Pakar Virologi Unud Tegaskan Tidak Perlu Rapid Test, PCR Lebih Akurat
Walau hasil rapid test non reaktif, bisa saja bawa virus
Follow IDN Times untuk mendapatkan informasi terkini. Klik untuk follow WhatsApp Channel & Google News
Denpasar, IDN Times – Saat pandemik ini, ibu hamil disarankan untuk rapid test pada usia kandungan minggu ke-37 atau ke-38 atau dua minggu sebelum jadwal melahirkan. Hal itu sempat diungkapkan oleh Kepala Puskesmas Selemadeg Barat, dr Wayan Arya Putra Manuaba. Ia menyampaikan bahwa rapid test ini dilakukan untuk mengetahui apakah ibu hamil tersebut terpapar virus COVID-19 atau tidak, sehingga nantinya bisa diambil tindakan yang sesuai.
Apabila ternyata sang ibu positif COVID-19, tenaga kesehatan akan lebih mudah melakukan tindakan pencegahan agar tidak menular ke bayinya. Jadi tidak serta merta rapid test sebab sesungguhnya ibu hamil juga di-screening terkait penyakit HIV, sifilis, dan hepatitis.
IDN Times kembali mencoba menghubungi Profesor Virologi Universitas Udayana, GN Mahardika terkait perlu tidaknya rapid test untuk syarat administrasi. Berikut hasil wawancara IDN Times dengan GN Mahardika melalui sambungan telepon pada Kamis (20/8/2020).

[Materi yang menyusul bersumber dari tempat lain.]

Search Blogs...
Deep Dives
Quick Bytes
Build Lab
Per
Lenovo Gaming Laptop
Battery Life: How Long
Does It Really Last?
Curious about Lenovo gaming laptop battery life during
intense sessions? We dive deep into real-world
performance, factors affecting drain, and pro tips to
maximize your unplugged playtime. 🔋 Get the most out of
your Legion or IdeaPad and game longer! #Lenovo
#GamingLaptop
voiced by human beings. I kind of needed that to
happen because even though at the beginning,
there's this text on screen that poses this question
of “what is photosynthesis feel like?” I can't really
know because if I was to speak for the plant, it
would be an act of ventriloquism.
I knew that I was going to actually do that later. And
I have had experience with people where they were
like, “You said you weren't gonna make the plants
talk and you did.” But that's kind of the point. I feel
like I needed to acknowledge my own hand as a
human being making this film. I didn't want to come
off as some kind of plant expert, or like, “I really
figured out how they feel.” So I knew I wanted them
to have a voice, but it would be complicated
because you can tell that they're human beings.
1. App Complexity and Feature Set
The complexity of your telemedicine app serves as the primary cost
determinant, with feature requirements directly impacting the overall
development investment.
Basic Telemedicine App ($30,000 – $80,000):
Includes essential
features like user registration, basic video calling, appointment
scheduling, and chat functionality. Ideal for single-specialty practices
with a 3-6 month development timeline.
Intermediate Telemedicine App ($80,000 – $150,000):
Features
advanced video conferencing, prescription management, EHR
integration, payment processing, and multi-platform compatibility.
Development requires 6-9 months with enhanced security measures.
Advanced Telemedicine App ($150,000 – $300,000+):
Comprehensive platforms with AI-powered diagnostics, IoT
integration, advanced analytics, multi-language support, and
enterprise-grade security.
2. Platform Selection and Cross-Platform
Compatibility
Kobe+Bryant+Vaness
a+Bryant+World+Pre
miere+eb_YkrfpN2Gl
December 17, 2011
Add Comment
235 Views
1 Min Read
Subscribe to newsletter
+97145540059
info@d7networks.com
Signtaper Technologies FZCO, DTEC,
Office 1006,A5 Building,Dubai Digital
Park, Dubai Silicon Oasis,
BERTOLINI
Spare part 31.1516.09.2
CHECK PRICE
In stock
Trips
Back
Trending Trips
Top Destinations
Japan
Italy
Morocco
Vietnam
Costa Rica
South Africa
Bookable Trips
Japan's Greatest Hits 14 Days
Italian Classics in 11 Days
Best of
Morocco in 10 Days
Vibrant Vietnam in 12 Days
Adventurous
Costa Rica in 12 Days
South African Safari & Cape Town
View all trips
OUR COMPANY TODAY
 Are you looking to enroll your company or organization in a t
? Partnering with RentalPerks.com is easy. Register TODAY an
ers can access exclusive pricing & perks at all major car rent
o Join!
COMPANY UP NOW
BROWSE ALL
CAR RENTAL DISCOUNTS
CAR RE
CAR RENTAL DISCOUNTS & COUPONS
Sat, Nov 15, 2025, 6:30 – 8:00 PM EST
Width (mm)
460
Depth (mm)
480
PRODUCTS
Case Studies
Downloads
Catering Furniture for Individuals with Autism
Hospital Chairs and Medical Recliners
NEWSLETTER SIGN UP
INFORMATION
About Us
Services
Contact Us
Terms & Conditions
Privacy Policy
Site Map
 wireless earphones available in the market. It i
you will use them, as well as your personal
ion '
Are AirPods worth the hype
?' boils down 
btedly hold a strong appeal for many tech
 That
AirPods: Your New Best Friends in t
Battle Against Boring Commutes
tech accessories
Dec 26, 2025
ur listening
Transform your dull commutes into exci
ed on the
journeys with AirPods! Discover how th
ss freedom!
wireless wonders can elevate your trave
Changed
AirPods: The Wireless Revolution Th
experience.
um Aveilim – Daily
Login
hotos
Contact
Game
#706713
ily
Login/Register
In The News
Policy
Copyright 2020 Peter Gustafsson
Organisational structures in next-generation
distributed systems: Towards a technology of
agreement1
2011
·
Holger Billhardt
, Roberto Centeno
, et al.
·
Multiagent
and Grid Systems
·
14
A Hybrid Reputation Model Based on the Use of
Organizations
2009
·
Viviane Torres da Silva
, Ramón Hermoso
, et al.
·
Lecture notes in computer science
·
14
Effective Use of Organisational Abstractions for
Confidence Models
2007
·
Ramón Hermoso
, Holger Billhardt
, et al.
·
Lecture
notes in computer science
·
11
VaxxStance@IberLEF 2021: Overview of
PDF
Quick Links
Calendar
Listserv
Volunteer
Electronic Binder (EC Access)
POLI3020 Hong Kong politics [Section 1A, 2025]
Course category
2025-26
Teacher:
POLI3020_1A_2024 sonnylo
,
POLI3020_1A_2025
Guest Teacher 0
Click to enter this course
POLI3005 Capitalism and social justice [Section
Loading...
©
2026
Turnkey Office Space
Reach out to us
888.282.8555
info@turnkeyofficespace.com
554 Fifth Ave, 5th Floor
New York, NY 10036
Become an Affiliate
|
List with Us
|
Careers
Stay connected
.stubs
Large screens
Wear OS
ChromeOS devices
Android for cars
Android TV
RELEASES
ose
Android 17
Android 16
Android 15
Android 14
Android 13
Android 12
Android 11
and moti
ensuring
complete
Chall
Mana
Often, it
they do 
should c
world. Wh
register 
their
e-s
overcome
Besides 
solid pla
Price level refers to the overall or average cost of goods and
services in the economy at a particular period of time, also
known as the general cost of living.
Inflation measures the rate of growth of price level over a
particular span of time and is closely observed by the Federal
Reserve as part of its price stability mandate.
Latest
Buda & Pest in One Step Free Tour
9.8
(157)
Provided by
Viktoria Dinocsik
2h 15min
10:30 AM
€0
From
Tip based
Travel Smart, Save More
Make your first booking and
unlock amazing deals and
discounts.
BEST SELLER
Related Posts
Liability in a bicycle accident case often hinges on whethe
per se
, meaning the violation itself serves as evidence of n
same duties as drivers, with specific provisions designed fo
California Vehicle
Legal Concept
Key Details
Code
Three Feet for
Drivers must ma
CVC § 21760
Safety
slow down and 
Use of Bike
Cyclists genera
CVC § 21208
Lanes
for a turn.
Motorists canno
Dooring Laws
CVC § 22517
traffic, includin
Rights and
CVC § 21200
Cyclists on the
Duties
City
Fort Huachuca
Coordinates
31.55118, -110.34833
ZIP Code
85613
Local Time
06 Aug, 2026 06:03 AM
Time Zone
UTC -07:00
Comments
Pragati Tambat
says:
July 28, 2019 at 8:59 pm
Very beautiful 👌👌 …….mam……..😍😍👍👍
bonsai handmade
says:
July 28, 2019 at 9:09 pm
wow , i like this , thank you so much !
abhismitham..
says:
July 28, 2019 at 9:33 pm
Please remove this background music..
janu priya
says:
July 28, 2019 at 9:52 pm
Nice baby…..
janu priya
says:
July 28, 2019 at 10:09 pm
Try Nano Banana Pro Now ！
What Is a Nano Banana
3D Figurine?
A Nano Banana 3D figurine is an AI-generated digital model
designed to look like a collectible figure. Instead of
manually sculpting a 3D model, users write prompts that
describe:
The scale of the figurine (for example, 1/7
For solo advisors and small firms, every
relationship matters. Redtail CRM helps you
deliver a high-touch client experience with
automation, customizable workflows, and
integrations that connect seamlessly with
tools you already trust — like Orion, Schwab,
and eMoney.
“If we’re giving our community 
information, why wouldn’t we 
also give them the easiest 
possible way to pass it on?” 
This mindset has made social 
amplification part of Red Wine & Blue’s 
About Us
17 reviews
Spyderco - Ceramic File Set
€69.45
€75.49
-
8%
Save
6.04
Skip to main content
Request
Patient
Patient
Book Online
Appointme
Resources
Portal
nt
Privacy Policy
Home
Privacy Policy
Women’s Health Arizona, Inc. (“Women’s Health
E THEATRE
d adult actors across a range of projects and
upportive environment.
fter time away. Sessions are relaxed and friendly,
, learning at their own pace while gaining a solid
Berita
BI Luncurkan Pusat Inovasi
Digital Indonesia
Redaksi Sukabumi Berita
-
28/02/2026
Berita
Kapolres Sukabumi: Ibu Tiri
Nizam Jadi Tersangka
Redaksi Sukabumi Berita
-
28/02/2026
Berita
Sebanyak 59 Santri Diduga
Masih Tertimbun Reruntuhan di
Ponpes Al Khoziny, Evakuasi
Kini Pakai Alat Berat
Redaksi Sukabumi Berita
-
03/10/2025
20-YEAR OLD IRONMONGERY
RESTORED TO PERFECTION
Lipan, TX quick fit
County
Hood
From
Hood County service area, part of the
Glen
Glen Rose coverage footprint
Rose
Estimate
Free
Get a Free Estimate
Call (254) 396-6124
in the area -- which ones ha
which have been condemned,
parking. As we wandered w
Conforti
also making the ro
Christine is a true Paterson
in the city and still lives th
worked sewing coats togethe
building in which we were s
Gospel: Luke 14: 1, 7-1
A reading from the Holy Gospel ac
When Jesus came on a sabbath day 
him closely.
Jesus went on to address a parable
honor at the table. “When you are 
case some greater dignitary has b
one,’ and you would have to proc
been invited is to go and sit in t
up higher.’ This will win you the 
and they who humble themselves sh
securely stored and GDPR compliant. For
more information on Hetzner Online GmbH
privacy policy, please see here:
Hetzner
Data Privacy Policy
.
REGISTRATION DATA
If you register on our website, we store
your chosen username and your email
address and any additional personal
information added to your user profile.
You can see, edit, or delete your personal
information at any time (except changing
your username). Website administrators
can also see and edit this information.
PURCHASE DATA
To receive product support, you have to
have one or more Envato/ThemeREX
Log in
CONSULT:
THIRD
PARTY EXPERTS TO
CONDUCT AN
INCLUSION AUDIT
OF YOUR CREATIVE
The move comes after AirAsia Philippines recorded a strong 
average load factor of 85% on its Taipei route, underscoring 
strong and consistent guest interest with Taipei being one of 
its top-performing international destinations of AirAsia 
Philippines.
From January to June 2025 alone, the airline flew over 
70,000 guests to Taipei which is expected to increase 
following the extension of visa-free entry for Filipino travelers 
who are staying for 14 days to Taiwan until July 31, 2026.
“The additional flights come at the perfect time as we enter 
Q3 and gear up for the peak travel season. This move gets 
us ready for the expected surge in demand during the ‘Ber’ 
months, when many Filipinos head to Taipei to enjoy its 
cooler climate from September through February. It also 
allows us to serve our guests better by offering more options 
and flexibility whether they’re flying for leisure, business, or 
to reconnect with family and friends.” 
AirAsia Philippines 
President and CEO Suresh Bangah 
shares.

Baca Juga: Lion Air Group Mulai Layani Rapid Test di Bali, Lokasi Dekat Bandara
Baca Juga: Pakar Virologi UGM: Vaksin Bukan Satu-satunya Solusi Hentikan Pandemik
1. Rapid test alat yang tidak sensitif
Mahardika menyampaikan bahwa menurut pandangannya, rapid test adalah alat diagnostik dokter untuk penaping (tapping) cepat pasien. Nah, alat rapid test ini alat yang tidak sensitif dikarenakan diperlukan antibody yang banyak sekali untuk menunjukkan hasil reaktif.
“Nah itu satu poin kelemahannya dia,” jawabnya.
Kedua, rapid test ini hanya menunjukkan antibody, tidak menunjukkan virus. “Yang kemudian kalau dijadikan administratif rapid test itu, tidak menutup kemungkinan ada pasien yang non reaktif tetapi membawa virus. Di sana kemudian kelemahannya kalau ini dijadikan syarat administratif,” ungkapnya.